Smarter Balanced is now in its fourth year as the nation’s most innovative online assessment system. We’re excited to continue to provide a world-class assessment that is accessible for students and supports high-quality teaching.

Test scores improved from 2015 to 2017 for the 15 states that administered Smarter Balanced. However, the gains from 2016 to 2017 generally stalled.

But a lack of gains isn’t the same as a loss. That’s an important distinction. As Robert Rothman wrote in Education Week, it’s not uncommon for scores to plateau. Still, the lack of gains has led some to question the accuracy of the test.

For example, we’ve been asked whether our test question bank, which allows us to deliver a state-of-the-art computer-adaptive assessment, could be part of the cause for flat scores.

In fact, our item banks actually improved in 2017 versus 2016 by making significantly more test questions available for use in students’ exams. Even with those changes, the item bank was still similar between the two years, with about 70 percent of the items available in both years.

Based on this information, and other early analyses, we have every reason to believe that the scores accurately describe what students knew and were able to do in spring 2017 related to the learning standards.

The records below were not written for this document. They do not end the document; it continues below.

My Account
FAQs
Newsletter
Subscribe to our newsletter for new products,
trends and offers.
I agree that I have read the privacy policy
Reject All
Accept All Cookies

Regardless, we are engaging in a rigorous review of the 2017 test data. This is actually part of our annual business practice. Each year, we complete and publicly release an in-depth review of the technical quality of the assessment.

And we’re not stopping there. Smarter Balanced, a member-led organization, is undertaking additional analyses to further verify the 2017 results. That additional review will also be incorporated into our technical manuals when it is completed.

As we look at overall test score percentages, though, it’s important to remember that averages don’t tell the whole story. There’s plenty of positive work happening in our schools, districts, and states. As noted by EdSource, California’s third-grade math scores met or exceeded all other grades in the state. Those are students who have been learning under the college- and career-ready math standards since kindergarten.

As we look toward the results at the end of this school year, we’ll continue to work just as hard to support more of these types of successes.

We’ll provide more accessibility resources for the students who need them, more resources for teachers so they may better help their students learn more, and more supports for our state departments of education so they can provide more support for their districts.

This year, as in other years, we won’t be distracted from our goal, which is to help our students reach their full potential. After all, that’s what this is about.

Tony Alpert is executive director of the Smarter Balanced Assessment Consortium.